Identification Zone: Chinese and Danish Furniture Design
2016.04.08 - 2016.05.15
Identification Zone: Chinese and Danish Furniture Design is the first design exhibition at Red Brick Art Museum. The exhibition presents Chinese antique furniture and Danish modern furniture together, providing a way to understand contemporary furniture design.
The antique Chinese furniture exhibited here, primarily from the Ming Dynasty, has been held in the collections of several important collectors. This furniture has been preserved and handed down for generations, and each piece evinces a deep sense of history. Every era reconsiders and revises past prejudices as part of the overall progress of society, and these changes are worthy of deeper investigation.
After World War II, modern Danish furniture design, as represented by Hans Wegner, gained global popularity.

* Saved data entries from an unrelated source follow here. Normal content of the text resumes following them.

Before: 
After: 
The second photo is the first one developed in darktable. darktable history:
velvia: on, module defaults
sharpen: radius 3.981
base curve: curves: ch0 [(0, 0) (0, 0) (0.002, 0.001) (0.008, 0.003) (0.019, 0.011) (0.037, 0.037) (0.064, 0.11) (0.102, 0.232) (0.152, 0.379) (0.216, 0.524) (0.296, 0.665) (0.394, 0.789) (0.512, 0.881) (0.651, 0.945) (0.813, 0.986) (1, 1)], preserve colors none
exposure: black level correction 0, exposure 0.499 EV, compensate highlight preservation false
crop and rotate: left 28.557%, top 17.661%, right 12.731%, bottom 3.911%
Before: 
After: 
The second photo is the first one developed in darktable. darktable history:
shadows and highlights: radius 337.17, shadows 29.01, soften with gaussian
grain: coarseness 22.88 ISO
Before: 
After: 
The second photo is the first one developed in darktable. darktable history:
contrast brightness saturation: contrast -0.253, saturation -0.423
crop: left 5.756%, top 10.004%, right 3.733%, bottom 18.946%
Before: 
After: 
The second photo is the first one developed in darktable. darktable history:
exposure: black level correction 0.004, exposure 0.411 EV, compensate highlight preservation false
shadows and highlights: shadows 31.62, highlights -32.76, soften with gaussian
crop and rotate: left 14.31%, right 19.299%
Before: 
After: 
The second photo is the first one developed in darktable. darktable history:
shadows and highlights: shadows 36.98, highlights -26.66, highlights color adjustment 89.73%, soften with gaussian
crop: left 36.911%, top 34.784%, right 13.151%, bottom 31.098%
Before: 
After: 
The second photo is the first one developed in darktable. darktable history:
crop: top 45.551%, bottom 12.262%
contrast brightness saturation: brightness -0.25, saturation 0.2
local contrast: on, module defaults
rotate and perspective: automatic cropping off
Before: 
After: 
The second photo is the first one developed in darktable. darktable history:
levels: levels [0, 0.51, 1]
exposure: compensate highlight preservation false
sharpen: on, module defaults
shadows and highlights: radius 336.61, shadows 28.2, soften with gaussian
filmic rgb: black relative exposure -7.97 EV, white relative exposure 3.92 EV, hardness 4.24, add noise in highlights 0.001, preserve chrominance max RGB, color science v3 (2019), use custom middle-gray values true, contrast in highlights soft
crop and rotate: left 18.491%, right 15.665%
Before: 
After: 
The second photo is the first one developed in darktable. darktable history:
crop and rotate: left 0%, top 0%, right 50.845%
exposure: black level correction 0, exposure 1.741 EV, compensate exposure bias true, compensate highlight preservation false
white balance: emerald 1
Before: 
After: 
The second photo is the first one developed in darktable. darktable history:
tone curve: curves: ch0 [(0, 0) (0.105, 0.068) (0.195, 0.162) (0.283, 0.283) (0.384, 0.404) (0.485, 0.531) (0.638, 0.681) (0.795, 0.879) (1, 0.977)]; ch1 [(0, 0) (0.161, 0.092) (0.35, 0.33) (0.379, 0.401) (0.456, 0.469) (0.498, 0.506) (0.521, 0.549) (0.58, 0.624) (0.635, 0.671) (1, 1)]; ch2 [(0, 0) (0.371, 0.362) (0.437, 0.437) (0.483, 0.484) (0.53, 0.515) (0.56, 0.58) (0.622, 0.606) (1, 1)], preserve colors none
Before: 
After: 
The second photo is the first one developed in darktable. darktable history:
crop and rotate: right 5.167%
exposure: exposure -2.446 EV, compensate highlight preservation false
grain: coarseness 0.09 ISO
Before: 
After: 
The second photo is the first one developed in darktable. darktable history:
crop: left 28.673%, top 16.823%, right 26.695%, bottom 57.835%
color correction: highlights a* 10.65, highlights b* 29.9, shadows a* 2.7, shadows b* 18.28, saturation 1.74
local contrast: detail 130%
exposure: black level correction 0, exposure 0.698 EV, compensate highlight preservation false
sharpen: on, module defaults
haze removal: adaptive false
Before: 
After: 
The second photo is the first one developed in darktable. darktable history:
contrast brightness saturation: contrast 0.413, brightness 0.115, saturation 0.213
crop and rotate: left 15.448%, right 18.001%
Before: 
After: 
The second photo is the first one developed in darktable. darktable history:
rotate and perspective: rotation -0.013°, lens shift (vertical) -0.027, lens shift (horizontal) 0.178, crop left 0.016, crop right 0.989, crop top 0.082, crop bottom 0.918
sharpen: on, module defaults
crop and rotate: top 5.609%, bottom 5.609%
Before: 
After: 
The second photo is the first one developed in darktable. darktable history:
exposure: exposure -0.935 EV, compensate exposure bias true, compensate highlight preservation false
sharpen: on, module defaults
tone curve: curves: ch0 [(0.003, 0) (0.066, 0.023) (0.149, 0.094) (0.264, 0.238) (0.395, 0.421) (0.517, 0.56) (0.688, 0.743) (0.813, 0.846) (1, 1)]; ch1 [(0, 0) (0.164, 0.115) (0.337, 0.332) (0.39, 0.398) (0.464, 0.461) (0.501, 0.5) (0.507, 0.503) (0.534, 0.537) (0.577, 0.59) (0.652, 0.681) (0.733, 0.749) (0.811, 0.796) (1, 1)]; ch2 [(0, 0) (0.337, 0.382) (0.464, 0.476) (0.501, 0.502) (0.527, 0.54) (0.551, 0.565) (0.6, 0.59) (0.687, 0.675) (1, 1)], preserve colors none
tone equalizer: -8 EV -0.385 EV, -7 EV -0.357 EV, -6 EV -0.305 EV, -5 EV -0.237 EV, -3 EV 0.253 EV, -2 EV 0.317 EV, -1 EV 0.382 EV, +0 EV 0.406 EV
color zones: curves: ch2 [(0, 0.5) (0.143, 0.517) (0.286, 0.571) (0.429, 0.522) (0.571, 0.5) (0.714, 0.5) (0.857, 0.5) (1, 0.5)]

Modern Danish design combined Bauhaus theory with the aesthetics of twentieth-century Scandinavian design to become one of the world’s most important schools of furniture design. This design movement also broadly drew on the furniture designs of other countries; Danish designers built their own ideas through research, in order to obtain universal cultural acceptance. They also expanded the market for their designs, combining design and commerce in a way that stood in marked contrast to artisan-produced antique furniture. In Chinese contemporary furniture design specifically, there have always been designers who imitated antique styles, but created dry and lifeless pieces that lacked a vital and clear contemporaneity.
The design world today only pursues speed and scale, and deep thought does not often take place. Anxiety about the present state of design and culture compels us to seek out this “identification zone.”
This exhibition links the two important realms of ancient Chinese furniture and modern Danish furniture within the history of design. Red Brick Art Museum’s choice to study design and organize exhibitions of design will inspire a better understanding and deeper conversation centered on this important realm of cultural endeavor.